Supplied material

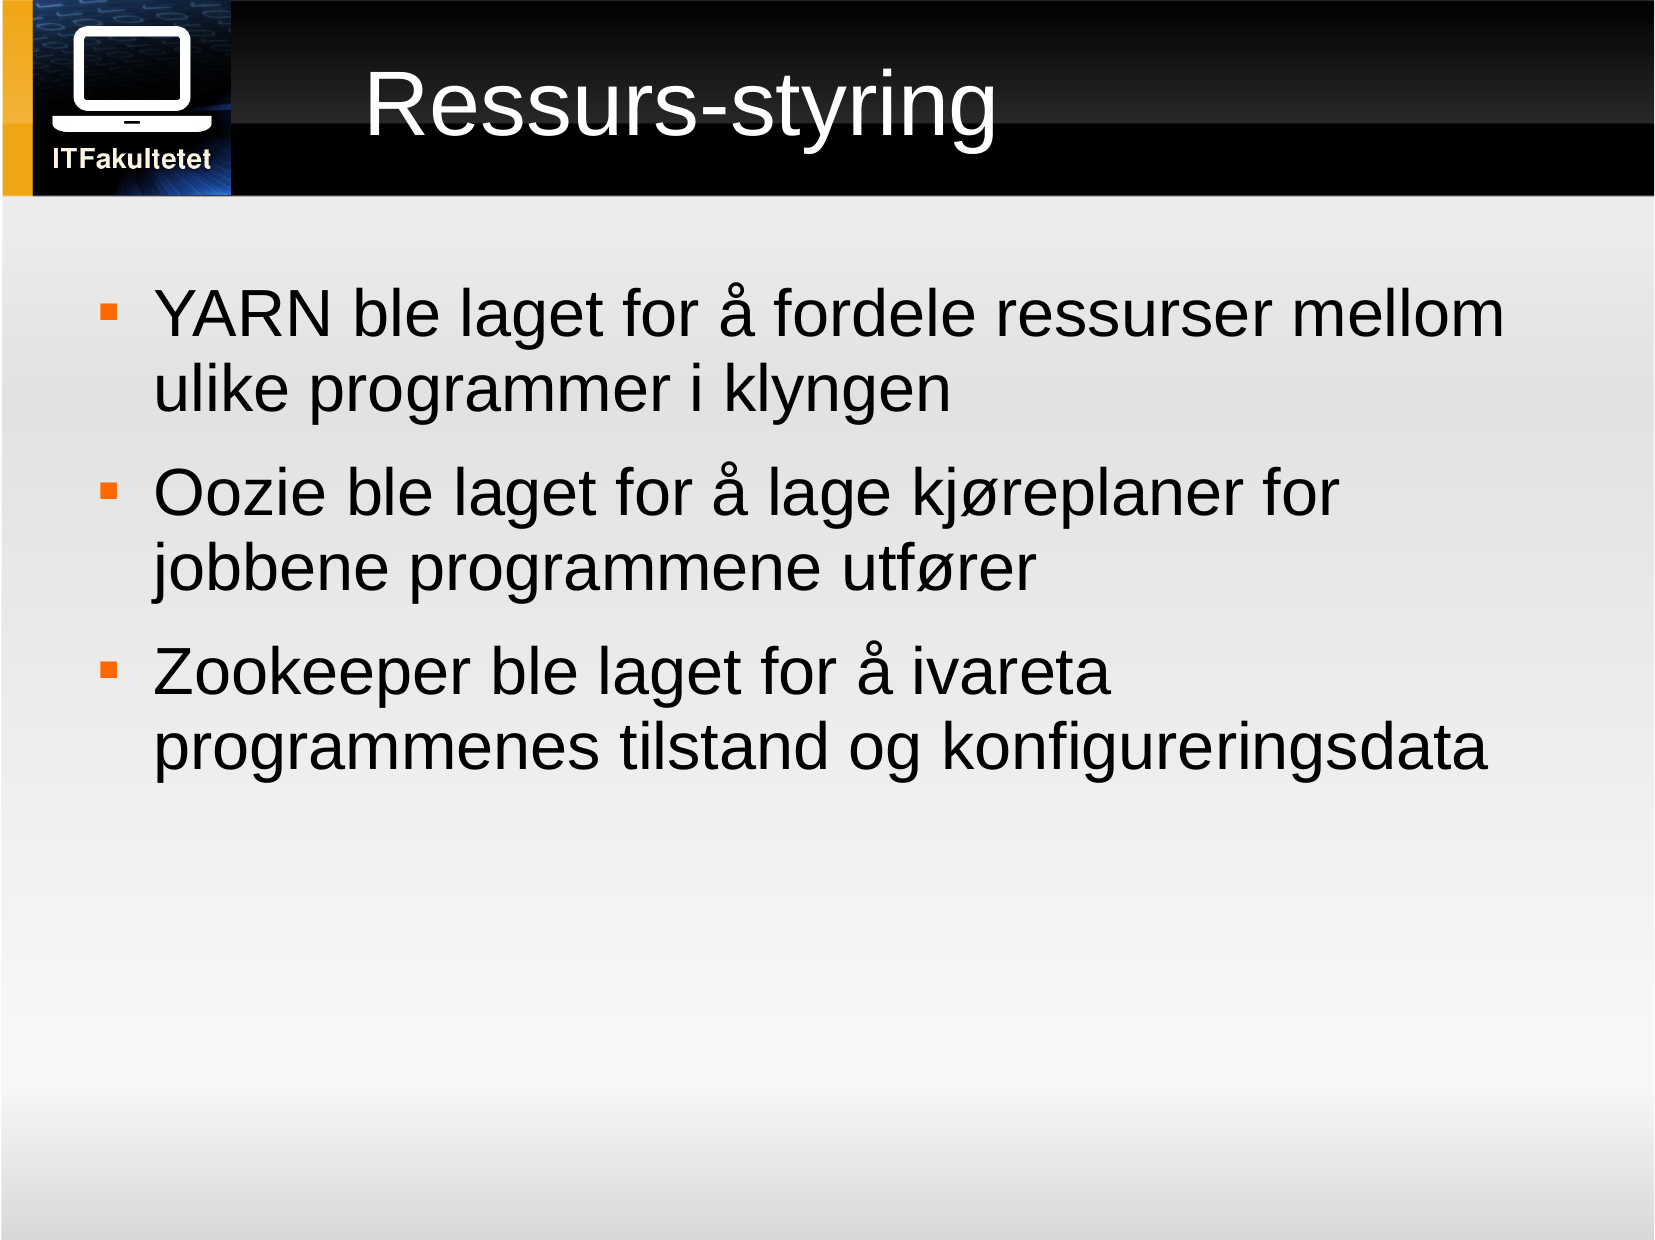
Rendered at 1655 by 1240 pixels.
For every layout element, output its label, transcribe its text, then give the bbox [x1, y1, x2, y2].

list YARN ble laget for å fordele ressurser mellom ulike programmer i klyngen Oozie ble laget for å lage kjøreplaner for jobbene programmene utfører Zookeeper ble laget for å ivareta programmenes tilstand og konfigureringsdata [82, 276, 1572, 961]
title Ressurs-styring [318, 47, 1046, 160]
picture [3, 0, 1655, 1238]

Your instructions
Reproduce the items above with "layout element" swapped for "page region" everywhere it occurs, changing nothing else, and omit the pictures from your answer.

Expected output
Rendered at 1655 by 1240 pixels.
For every page region, output its label, transcribe its text, then give the bbox [x1, y1, x2, y2].

list YARN ble laget for å fordele ressurser mellom ulike programmer i klyngen Oozie ble laget for å lage kjøreplaner for jobbene programmene utfører Zookeeper ble laget for å ivareta programmenes tilstand og konfigureringsdata [82, 276, 1572, 961]
title Ressurs-styring [318, 47, 1046, 160]
picture [3, 0, 1655, 1238]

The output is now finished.